The session was to determine under which criteria the application would be placed - either under the bylaws of business zoning, or the bylaws of the historic core district. The parcel falls under both zoning areas, including the preservation district.
The applicants and their lawyer, Joseph O'Dea, submitted an addendum to their original application stating that they believed they should be placed under the zoning for the historic core, section 4.3 of the bylaws, and not the business zoning, section 7.1.
The board decided that they could not use the criteria for the historic core district to supersede what is written in the business zoning. However, the bylaw does give the DRB authority to modify the requirements in section 7.1, if deemed appropriate.

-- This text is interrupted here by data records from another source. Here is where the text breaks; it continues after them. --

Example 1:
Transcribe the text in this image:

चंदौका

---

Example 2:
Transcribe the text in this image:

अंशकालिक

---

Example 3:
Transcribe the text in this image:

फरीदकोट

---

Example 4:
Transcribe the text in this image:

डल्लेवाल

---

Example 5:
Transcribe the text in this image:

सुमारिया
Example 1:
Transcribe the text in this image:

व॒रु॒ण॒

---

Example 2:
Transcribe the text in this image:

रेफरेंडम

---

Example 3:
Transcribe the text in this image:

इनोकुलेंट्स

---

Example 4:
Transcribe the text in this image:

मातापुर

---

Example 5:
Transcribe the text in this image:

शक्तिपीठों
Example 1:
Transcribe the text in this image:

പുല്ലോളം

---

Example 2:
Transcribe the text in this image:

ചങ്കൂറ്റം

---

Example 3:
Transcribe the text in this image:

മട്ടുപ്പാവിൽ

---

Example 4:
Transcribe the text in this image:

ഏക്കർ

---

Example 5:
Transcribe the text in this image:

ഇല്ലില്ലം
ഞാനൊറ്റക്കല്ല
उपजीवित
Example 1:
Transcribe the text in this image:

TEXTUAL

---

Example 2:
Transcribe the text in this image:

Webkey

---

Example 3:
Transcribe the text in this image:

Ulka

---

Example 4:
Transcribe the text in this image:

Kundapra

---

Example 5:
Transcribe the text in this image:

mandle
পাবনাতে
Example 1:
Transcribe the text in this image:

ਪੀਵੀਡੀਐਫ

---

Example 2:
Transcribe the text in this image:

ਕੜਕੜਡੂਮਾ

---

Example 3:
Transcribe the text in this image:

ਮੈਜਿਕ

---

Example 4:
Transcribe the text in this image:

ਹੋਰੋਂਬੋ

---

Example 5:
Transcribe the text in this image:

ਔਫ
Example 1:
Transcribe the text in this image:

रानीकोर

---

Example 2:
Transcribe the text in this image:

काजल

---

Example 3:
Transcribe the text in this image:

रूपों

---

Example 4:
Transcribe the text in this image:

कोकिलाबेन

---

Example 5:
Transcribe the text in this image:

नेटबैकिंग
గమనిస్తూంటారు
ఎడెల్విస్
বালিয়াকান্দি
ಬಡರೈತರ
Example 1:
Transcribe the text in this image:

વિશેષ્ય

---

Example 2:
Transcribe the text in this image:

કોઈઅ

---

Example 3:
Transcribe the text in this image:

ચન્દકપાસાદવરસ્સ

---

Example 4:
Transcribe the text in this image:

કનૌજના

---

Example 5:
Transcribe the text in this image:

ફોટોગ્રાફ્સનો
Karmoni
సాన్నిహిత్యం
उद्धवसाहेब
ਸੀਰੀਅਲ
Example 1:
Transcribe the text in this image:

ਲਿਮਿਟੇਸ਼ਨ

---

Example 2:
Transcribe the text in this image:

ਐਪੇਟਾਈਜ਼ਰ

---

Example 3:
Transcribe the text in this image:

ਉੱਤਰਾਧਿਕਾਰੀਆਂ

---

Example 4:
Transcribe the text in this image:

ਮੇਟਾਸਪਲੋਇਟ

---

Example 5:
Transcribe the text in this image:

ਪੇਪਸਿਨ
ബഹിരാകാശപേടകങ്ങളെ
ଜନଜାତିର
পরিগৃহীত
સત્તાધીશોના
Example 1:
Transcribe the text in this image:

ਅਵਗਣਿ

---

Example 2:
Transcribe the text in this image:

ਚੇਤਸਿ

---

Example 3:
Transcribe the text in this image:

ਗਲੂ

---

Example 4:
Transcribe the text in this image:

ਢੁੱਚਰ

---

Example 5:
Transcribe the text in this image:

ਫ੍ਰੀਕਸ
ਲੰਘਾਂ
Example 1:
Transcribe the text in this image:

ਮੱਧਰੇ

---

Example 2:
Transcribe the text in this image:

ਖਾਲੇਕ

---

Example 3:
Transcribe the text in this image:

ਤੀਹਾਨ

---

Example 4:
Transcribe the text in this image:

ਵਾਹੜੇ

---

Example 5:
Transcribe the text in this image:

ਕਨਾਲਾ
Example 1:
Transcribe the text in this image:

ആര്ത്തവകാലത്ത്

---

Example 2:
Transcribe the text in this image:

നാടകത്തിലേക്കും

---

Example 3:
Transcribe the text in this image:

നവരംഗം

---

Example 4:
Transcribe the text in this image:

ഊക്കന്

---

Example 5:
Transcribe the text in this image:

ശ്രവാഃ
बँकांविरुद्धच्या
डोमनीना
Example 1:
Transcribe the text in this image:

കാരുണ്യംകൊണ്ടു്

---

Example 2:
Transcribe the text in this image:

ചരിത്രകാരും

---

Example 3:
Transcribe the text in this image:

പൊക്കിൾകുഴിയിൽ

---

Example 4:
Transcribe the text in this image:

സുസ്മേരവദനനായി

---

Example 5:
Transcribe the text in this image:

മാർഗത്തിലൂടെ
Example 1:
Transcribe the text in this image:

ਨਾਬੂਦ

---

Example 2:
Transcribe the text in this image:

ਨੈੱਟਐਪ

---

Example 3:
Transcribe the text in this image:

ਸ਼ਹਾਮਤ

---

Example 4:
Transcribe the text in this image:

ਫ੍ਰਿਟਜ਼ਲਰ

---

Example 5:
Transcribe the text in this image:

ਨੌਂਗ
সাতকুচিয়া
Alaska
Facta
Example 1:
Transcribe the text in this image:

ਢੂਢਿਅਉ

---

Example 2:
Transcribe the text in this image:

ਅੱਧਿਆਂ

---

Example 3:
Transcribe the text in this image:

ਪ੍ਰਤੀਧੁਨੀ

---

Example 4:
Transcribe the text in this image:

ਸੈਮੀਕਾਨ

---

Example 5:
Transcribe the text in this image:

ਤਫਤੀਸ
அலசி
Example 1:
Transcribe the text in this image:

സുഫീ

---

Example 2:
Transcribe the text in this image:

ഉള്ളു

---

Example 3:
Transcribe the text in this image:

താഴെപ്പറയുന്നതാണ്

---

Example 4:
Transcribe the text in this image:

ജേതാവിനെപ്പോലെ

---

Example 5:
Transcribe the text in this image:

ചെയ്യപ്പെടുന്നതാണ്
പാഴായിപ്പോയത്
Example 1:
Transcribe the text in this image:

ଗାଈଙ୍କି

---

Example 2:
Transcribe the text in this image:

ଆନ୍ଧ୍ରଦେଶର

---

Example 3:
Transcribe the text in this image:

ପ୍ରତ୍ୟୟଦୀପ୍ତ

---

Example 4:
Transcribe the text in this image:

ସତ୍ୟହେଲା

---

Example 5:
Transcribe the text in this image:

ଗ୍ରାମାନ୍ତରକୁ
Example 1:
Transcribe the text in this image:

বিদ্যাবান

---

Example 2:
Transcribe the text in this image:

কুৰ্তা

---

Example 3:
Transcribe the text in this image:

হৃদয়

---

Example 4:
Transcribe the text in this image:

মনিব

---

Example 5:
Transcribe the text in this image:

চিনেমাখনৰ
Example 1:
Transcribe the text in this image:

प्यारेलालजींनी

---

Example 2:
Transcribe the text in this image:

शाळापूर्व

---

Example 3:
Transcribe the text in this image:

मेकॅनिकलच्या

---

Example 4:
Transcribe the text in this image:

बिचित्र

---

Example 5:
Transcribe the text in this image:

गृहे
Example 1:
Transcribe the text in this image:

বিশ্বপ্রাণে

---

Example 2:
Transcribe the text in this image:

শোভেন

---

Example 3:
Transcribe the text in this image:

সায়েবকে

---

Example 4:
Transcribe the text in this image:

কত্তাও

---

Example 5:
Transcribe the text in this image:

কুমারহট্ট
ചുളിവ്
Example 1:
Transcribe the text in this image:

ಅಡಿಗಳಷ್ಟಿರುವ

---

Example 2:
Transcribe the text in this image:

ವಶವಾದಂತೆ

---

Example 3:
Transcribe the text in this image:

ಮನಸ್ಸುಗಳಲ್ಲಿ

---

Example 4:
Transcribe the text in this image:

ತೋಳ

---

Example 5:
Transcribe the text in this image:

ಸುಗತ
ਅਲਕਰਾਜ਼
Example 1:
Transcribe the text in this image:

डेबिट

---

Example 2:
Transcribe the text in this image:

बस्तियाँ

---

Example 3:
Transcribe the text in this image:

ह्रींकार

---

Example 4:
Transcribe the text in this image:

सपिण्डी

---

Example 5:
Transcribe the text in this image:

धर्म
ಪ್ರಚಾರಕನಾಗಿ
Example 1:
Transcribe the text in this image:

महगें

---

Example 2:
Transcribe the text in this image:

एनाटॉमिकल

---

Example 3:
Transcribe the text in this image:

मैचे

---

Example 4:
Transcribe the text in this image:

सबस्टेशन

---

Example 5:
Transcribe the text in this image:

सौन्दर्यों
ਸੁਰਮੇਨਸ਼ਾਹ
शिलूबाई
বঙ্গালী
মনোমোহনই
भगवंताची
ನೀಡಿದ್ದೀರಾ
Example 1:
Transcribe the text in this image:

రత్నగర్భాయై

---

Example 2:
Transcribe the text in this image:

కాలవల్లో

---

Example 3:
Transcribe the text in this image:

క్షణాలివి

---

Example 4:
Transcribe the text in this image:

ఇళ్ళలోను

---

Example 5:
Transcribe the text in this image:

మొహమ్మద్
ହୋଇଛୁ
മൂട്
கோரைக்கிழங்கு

On Monday, Aug. 19, Brown asked for clarification from the applicants as to why they could not operate under both the business bylaws and the historic core zoning.
"The [business district] has a 75 foot front yard setback," explained engineer Ellis Speath. "If we were to request to build a building 75 feet back from the street line, we would be denied because of the historic core requirements. The historic core requires us to be close to the street with all our buildings, and not have a bunch of unused space in front.
The applicants also explained that the historic core requirements are the most restrictive, and if they were to meet those then they would meet all of the business zoning requirements. However, if they were to strive to meet the requirements of the business zoning they would not meet all of the historic core requirements needed.
The next open meeting for the hearing is to be on Thursday, Aug. 29, at 7 p.m. in the Courthouse; the meeting will "proceed to further Development Review Board consideration, under all applicable Zoning Bylaw provisions."
An update on that meeting will be posted to the Journal's website as quickly as possible.